Dealing with Chronic Pain
70It was Unbearable
In these long months I have been on a journey, and found what scares me the most. Most importantly, I have found how I best cope with these things, and how to hit them head on and deal with the situation as it happens. Last year I suffered a severely ruptured disc in my lower lumbar region. I remember the night well. 3 large glasses of my favorite tipple, red wine and a nice lie down. I was out of shape, overweight, quite possibly in the worst shape of my life. The sheer amount of crap I used to eat and drink is terrifying to look back on. But hey, I thought I was happy.
So, there I was trying to get out of bed when I lost all feeling down my left leg, right the way to my foot and beyond. But my back, that still had a lot of feeling, all of it bad.
The pain was absolutely indescribable, but that's not much help here is it, so I will try and give you something to relate to. Imagine someone threading a wire from the bottom of your spine to the end of your little toe. Then throw 30000 volts down it and heat it to about 4000c. Add to the mix sheer and absolute panic as you fall to the bed, unable to control any of your lower limbs or extremities. It was at this point that I started to hyperventilate.
Enter the Paramedics
Thankfully the paramedics were quick. Doubly so with the morphine they gave me. That took the edge off just enough for me to barely stumble into the back of the ambulance. Lying there, I started to notice waves of pain rushing over me, over and above the excruciating agony I was already experiencing.
What I had experienced was a sudden rupture of a disc, most likely caused by years of not exercising, eating and drinking too much, and being over weight. I had abused my body to the point of collapse. The soft, squishy bit was now pressing directly onto a nerve, and would continue to do so until operated on.
At the emergency department, the diagnosis was swift. The small inconvenience of a finger up the bottom to check sphincter control was a small price to pay to make sure I wasn't in danger of lasting incontinence. Only after some kind of epidural directly into the spine was I released to go home and sleep it off. It lasted 35 minutes give or take.
Still, they gave me enough drugs of various kinds to outfit a small hospital. Shame none of it worked a damn more that 1/2 and hour at a time. It would be 5 more months before I could sleep properly again. I did however become intimately familiar with all night TV, gotta love those late night documentaries about stuff you never realized you wanted to know!
So, in that time my search for a job was put on hold, I had to walk with a stick and knee brace, and life generally sucked from one drugged out day to another. I went back to school, and studied for a while, but it was tough with all those pills rattling around.
Operate Already !!
So we come to the operation. I was so lucky at this point, not only was the surgeon a good friends brother-in-law, but also an expert in keyhole surgery and hoped to give it a try with me.
I am happy to say that he was fantastic! I was only in hospital 3 days from start to finish, lots of lovely morphine, and attentive staff.
After the operation came lots of physiotherapy, lots of hard work, lots of eating the right stuff, cutting out most of the alcohol and EXERCISE (shudder)!
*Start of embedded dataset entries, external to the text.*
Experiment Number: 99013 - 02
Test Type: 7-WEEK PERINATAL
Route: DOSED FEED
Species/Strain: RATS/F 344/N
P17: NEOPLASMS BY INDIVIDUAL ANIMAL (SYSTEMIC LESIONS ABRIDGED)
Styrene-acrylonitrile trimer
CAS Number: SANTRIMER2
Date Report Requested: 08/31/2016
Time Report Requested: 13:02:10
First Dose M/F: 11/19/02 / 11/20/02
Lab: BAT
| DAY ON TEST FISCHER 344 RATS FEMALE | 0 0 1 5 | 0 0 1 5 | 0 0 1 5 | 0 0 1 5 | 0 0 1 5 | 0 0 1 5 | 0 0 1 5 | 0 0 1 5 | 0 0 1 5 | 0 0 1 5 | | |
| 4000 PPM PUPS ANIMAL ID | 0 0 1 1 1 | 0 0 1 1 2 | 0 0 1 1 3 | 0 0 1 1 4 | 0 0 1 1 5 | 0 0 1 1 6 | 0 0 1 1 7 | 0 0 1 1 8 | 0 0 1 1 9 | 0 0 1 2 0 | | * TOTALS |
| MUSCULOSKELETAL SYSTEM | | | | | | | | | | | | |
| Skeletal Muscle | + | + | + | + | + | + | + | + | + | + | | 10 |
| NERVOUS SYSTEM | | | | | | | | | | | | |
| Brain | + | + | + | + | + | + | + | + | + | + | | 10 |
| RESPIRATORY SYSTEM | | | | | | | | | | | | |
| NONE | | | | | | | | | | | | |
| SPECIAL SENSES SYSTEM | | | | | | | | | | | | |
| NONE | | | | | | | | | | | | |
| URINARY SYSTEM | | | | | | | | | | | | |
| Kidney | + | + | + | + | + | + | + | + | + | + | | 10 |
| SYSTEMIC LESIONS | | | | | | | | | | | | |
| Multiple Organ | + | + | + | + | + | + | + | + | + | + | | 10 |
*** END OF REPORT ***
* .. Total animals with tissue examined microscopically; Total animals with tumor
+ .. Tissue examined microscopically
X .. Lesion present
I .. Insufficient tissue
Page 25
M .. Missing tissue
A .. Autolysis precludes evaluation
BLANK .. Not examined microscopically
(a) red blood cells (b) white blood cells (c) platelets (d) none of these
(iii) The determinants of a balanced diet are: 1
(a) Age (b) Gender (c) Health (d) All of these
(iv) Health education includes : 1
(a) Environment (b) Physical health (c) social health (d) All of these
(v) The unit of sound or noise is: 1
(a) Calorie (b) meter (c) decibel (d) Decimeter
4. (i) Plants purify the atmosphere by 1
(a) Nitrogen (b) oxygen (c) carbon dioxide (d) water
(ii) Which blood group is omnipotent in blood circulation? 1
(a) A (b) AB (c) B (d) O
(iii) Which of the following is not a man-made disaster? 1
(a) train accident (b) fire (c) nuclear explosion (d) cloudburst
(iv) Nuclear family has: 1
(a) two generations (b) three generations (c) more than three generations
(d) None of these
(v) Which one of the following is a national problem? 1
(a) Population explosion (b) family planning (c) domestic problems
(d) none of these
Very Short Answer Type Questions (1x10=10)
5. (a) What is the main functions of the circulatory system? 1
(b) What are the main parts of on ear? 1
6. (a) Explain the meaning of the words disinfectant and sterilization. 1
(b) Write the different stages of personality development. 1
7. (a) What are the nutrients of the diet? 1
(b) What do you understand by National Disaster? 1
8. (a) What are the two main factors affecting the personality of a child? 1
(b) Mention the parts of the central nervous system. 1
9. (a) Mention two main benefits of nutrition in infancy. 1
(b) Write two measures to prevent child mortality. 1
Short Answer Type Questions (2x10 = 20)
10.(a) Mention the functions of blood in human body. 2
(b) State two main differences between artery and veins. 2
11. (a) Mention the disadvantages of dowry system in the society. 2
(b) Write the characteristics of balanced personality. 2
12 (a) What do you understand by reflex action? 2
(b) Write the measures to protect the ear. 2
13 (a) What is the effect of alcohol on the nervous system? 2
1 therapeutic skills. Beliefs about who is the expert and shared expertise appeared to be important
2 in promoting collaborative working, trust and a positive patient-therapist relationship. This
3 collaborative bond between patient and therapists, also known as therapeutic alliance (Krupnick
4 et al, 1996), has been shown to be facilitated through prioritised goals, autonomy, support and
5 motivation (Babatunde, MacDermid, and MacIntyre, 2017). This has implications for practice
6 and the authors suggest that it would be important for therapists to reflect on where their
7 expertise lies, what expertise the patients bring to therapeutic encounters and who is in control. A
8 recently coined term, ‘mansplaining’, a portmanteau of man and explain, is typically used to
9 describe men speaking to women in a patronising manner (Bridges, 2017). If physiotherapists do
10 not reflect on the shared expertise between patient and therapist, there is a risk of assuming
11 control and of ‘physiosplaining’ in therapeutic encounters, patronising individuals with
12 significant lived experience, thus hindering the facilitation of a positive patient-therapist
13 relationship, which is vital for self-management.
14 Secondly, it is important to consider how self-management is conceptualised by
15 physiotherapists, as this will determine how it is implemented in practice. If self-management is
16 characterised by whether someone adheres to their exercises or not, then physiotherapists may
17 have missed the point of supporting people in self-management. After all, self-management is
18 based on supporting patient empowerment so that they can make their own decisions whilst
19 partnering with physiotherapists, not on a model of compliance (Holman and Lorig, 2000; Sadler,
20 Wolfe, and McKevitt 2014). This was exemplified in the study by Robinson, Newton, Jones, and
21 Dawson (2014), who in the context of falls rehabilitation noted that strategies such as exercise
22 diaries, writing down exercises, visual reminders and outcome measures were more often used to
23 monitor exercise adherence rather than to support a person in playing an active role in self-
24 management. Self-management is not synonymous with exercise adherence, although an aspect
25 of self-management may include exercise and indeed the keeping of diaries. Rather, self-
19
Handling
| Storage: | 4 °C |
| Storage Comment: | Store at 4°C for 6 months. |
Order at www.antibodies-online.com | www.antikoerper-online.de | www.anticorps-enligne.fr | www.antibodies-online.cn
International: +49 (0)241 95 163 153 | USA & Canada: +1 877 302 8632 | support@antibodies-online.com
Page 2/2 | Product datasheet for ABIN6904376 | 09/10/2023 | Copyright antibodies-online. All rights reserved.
Though I will never get the feeling back in my left foot fully, I have enough to be OK. I will always have varying degrees of back pain, and need a special thingee (don't know what else to call it) to sit on, but fundamentally I am as good as I am going to get. Hell, I even started jogging this week after dropping one and a half stone (10kg in European money).
So, the title of this meandering page was how learning to deal with pain, and I haven't really said much on that yet. This experience taught me a lot. I learnt what I had in life was precious, and at such a young age, could be taken away so easily (I was only 35 when it happened). I learnt more about diet, exercise, my mental ability to function under extreme pain, not to put things off, and that those things that scare us, in this case the operation, are often best confronted head on.
But the biggest lessen I learnt was this, and as a reward for reading this far, I will share it here with you.
If a nice doctor person offers you lots of painkillers, use them.